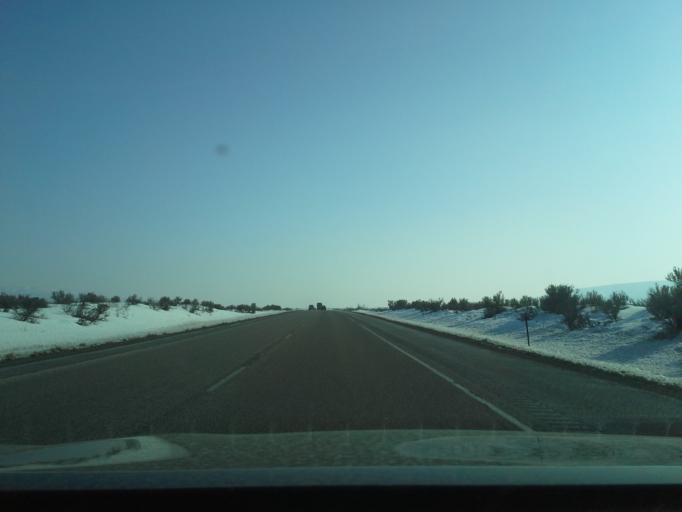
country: US
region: Idaho
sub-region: Bannock County
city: Pocatello
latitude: 42.7580
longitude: -112.2283
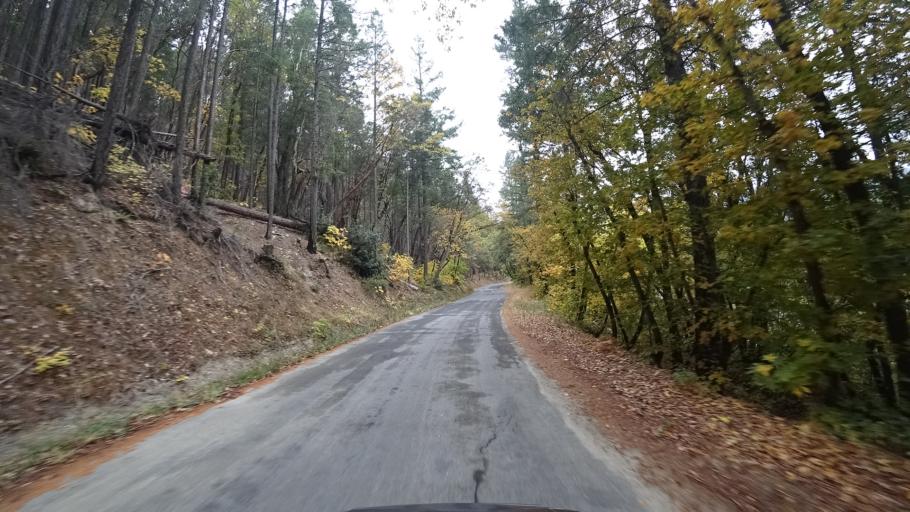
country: US
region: California
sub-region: Siskiyou County
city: Happy Camp
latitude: 41.8257
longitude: -123.1881
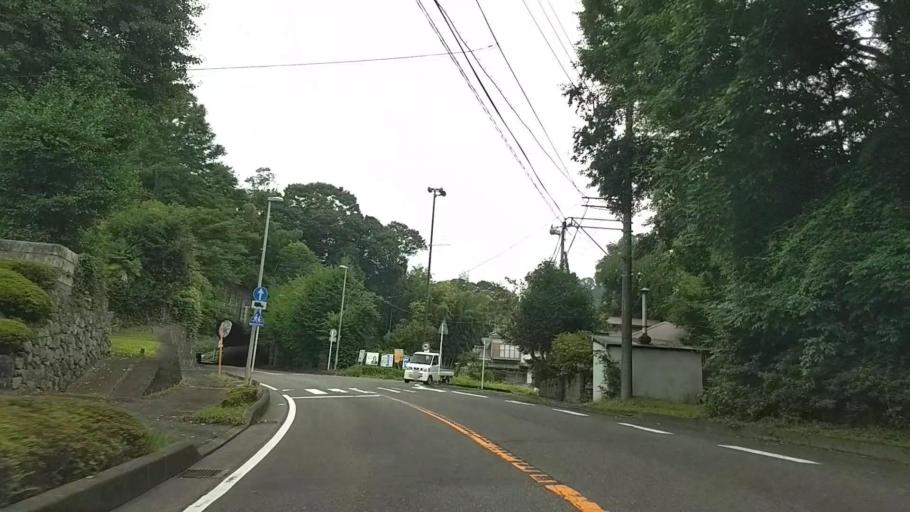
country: JP
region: Kanagawa
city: Hadano
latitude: 35.3369
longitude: 139.1980
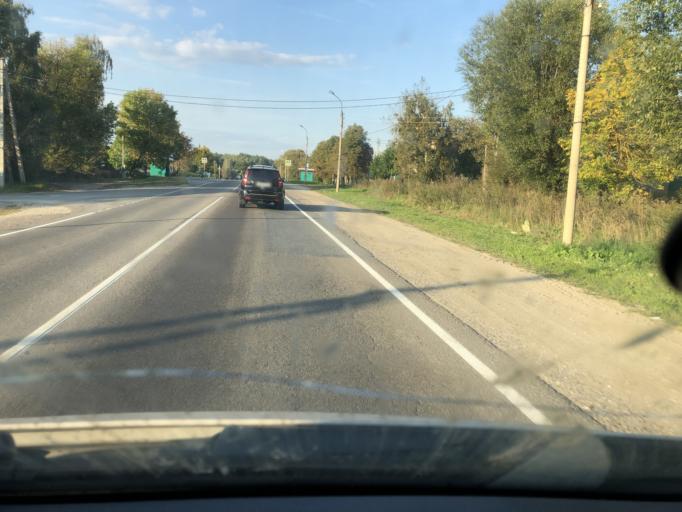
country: RU
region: Kaluga
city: Peremyshl'
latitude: 54.3803
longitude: 36.1994
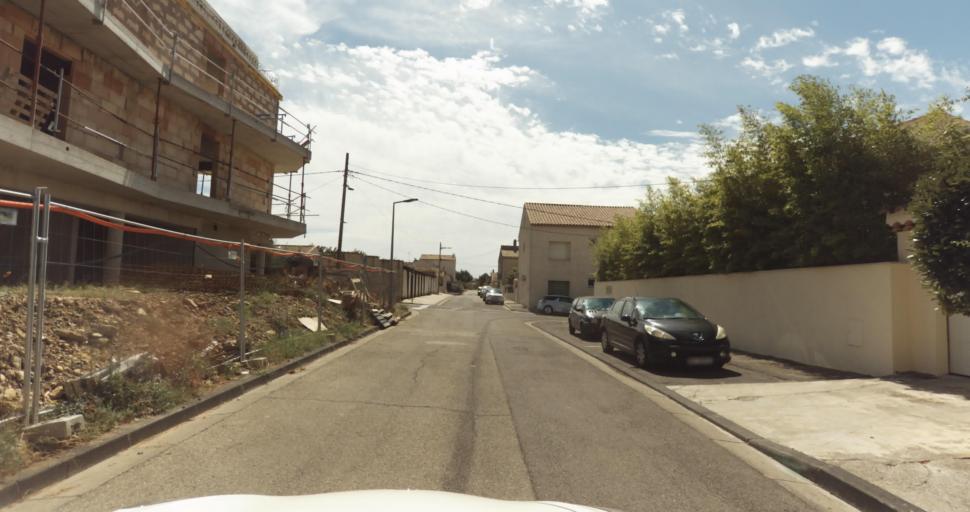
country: FR
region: Provence-Alpes-Cote d'Azur
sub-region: Departement des Bouches-du-Rhone
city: Miramas
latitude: 43.5848
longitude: 5.0096
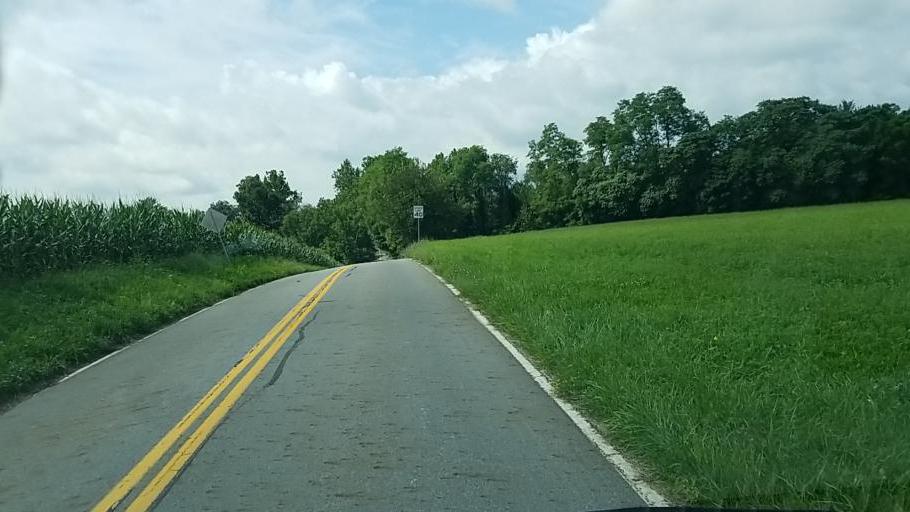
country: US
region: Pennsylvania
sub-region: Dauphin County
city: Elizabethville
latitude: 40.5939
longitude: -76.8826
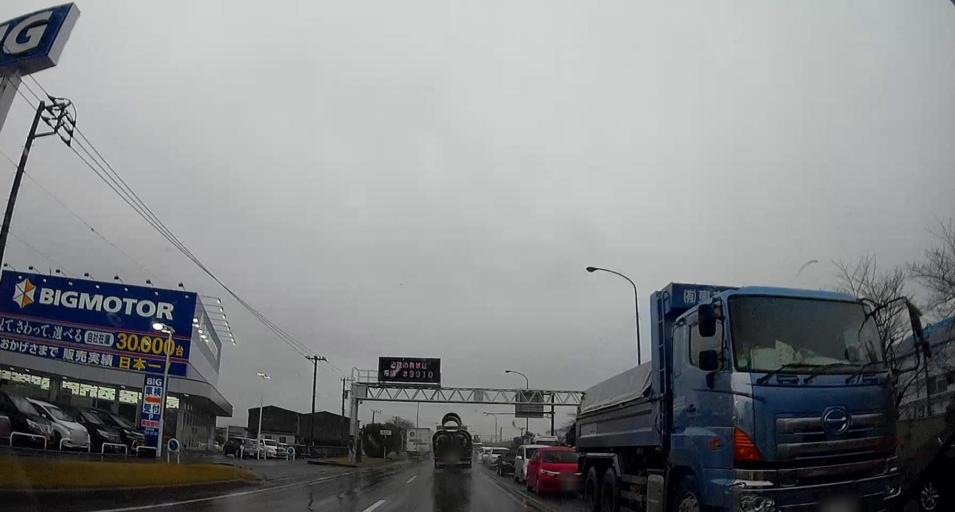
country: JP
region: Chiba
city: Chiba
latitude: 35.5606
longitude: 140.1275
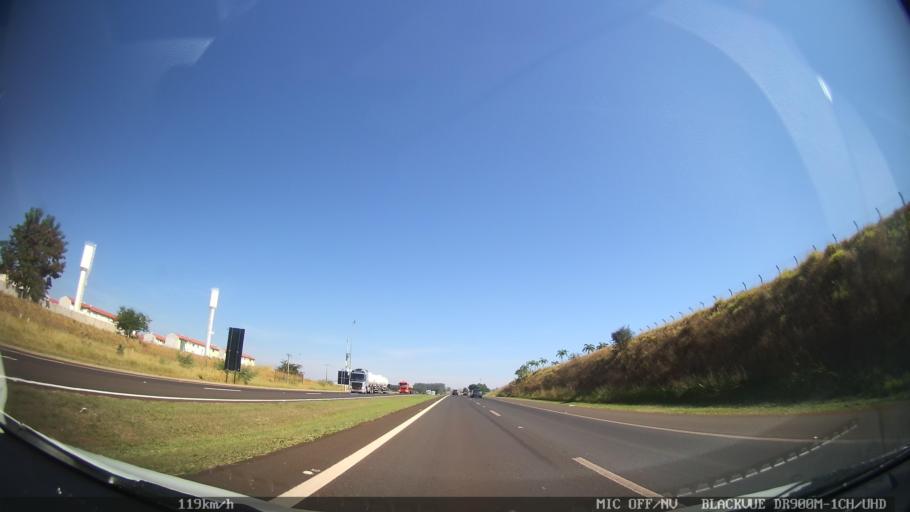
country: BR
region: Sao Paulo
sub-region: Ribeirao Preto
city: Ribeirao Preto
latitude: -21.1126
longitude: -47.8203
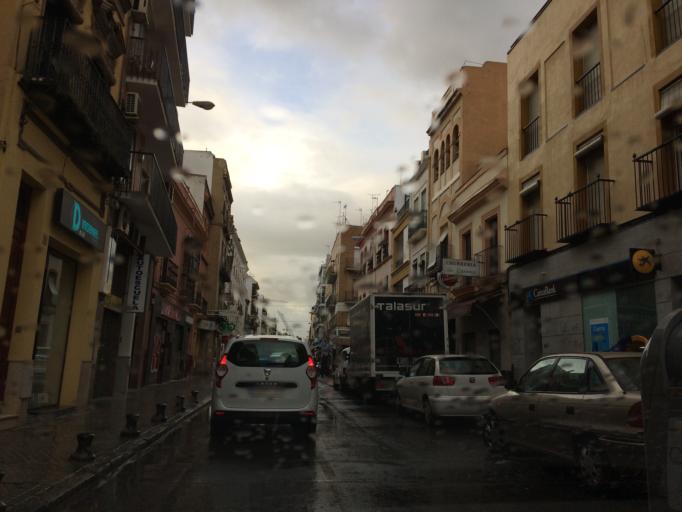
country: ES
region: Andalusia
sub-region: Provincia de Sevilla
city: Sevilla
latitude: 37.3997
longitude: -5.9917
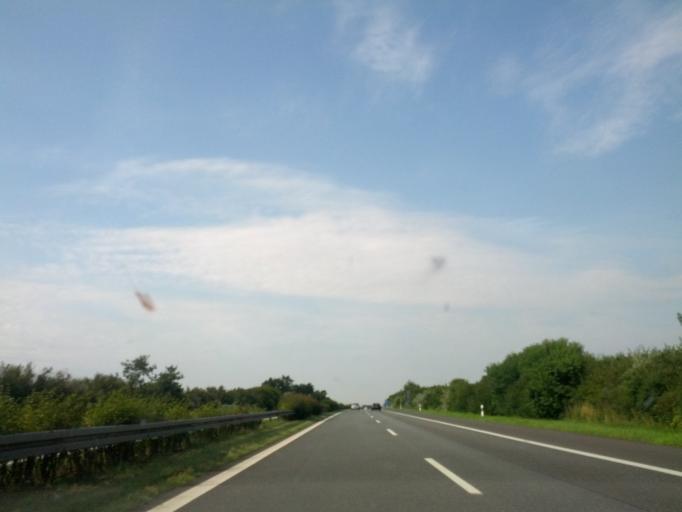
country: DE
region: Mecklenburg-Vorpommern
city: Laage
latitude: 53.8700
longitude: 12.2590
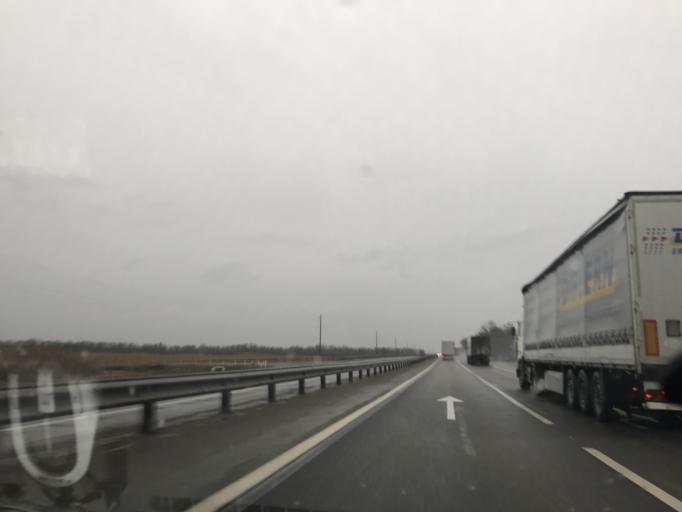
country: RU
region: Krasnodarskiy
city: Kislyakovskaya
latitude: 46.3885
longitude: 39.7394
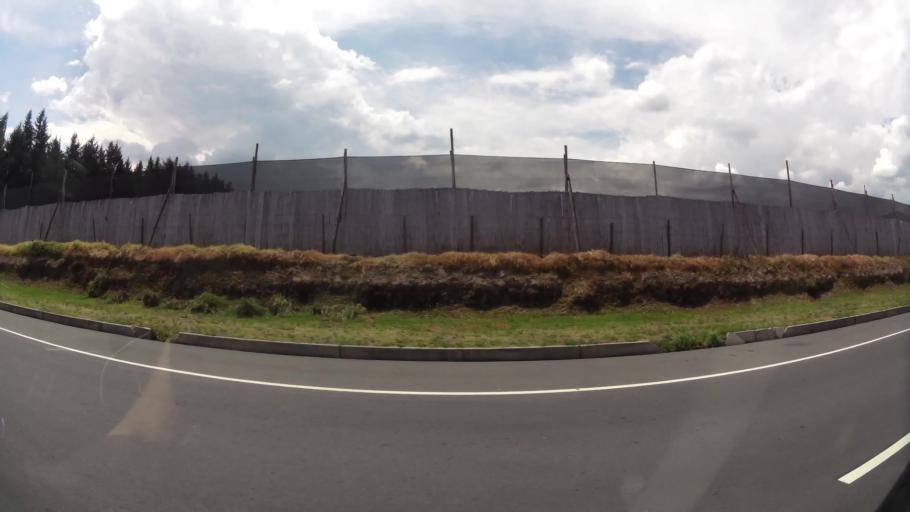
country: EC
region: Pichincha
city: Quito
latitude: -0.1584
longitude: -78.3481
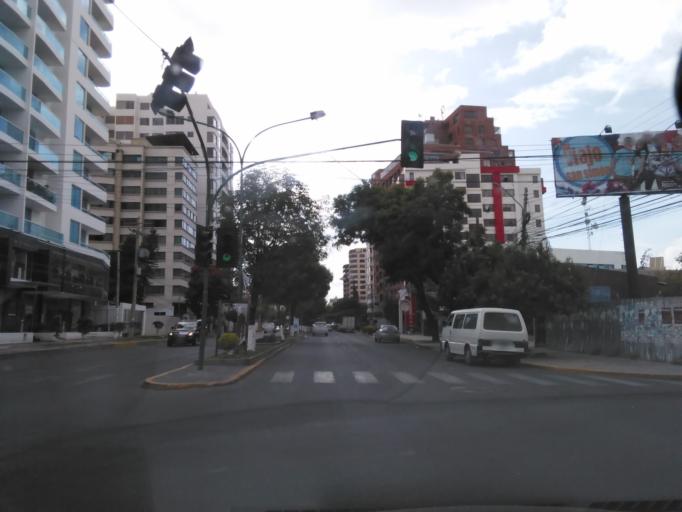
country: BO
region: Cochabamba
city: Cochabamba
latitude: -17.3728
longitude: -66.1591
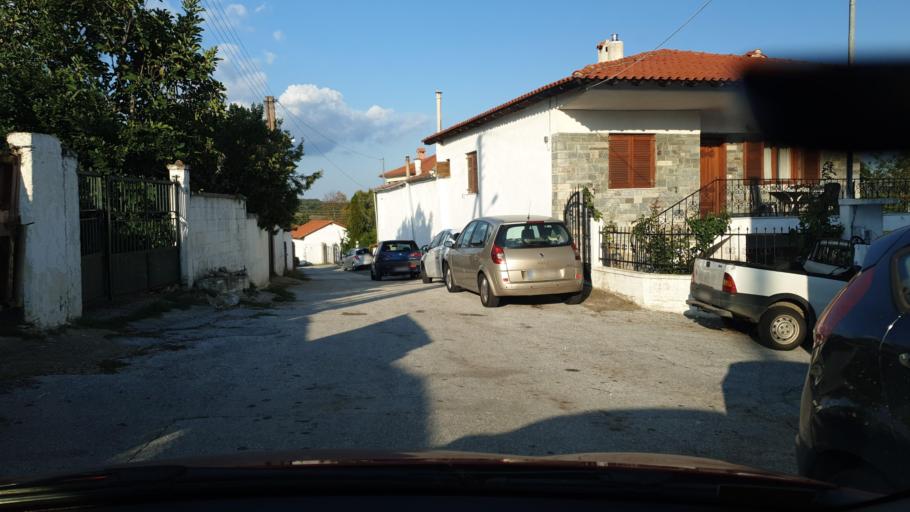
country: GR
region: Central Macedonia
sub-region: Nomos Chalkidikis
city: Galatista
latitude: 40.5166
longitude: 23.2833
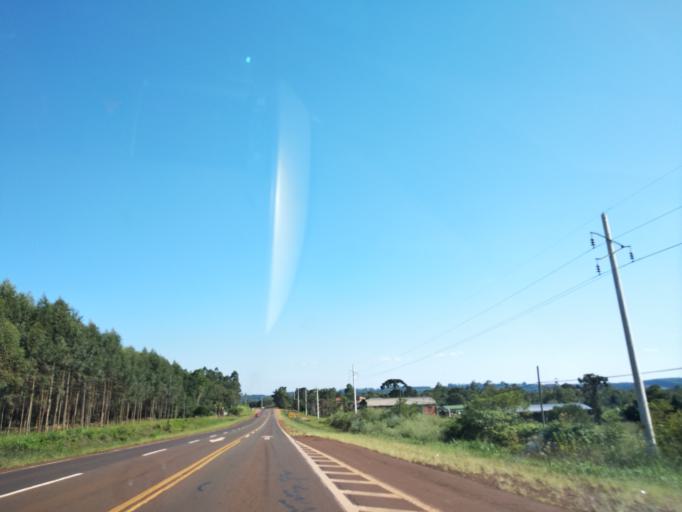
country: AR
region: Misiones
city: Puerto Rico
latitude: -26.8462
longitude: -55.0419
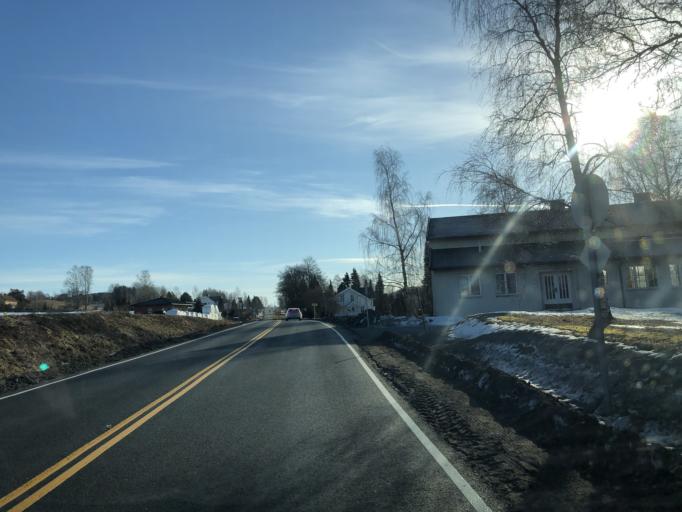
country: NO
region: Hedmark
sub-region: Ringsaker
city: Moelv
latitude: 60.9027
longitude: 10.7288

What to work on =>
Rewrite all of the material above as a numbered list, skipping any blank lines. Leave the pictures out of your answer.

Worked answer =>
1. country: US
2. region: Idaho
3. sub-region: Bannock County
4. city: Pocatello
5. latitude: 42.7580
6. longitude: -112.2283
7. country: US
8. region: California
9. sub-region: Siskiyou County
10. city: Happy Camp
11. latitude: 41.8257
12. longitude: -123.1881
13. country: JP
14. region: Kanagawa
15. city: Hadano
16. latitude: 35.3369
17. longitude: 139.1980
18. country: RU
19. region: Kaluga
20. city: Peremyshl'
21. latitude: 54.3803
22. longitude: 36.1994
23. country: FR
24. region: Provence-Alpes-Cote d'Azur
25. sub-region: Departement des Bouches-du-Rhone
26. city: Miramas
27. latitude: 43.5848
28. longitude: 5.0096
29. country: US
30. region: Pennsylvania
31. sub-region: Dauphin County
32. city: Elizabethville
33. latitude: 40.5939
34. longitude: -76.8826
35. country: JP
36. region: Chiba
37. city: Chiba
38. latitude: 35.5606
39. longitude: 140.1275
40. country: BR
41. region: Sao Paulo
42. sub-region: Ribeirao Preto
43. city: Ribeirao Preto
44. latitude: -21.1126
45. longitude: -47.8203
46. country: ES
47. region: Andalusia
48. sub-region: Provincia de Sevilla
49. city: Sevilla
50. latitude: 37.3997
51. longitude: -5.9917
52. country: DE
53. region: Mecklenburg-Vorpommern
54. city: Laage
55. latitude: 53.8700
56. longitude: 12.2590
57. country: RU
58. region: Krasnodarskiy
59. city: Kislyakovskaya
60. latitude: 46.3885
61. longitude: 39.7394
62. country: EC
63. region: Pichincha
64. city: Quito
65. latitude: -0.1584
66. longitude: -78.3481
67. country: BO
68. region: Cochabamba
69. city: Cochabamba
70. latitude: -17.3728
71. longitude: -66.1591
72. country: GR
73. region: Central Macedonia
74. sub-region: Nomos Chalkidikis
75. city: Galatista
76. latitude: 40.5166
77. longitude: 23.2833
78. country: AR
79. region: Misiones
80. city: Puerto Rico
81. latitude: -26.8462
82. longitude: -55.0419
83. country: NO
84. region: Hedmark
85. sub-region: Ringsaker
86. city: Moelv
87. latitude: 60.9027
88. longitude: 10.7288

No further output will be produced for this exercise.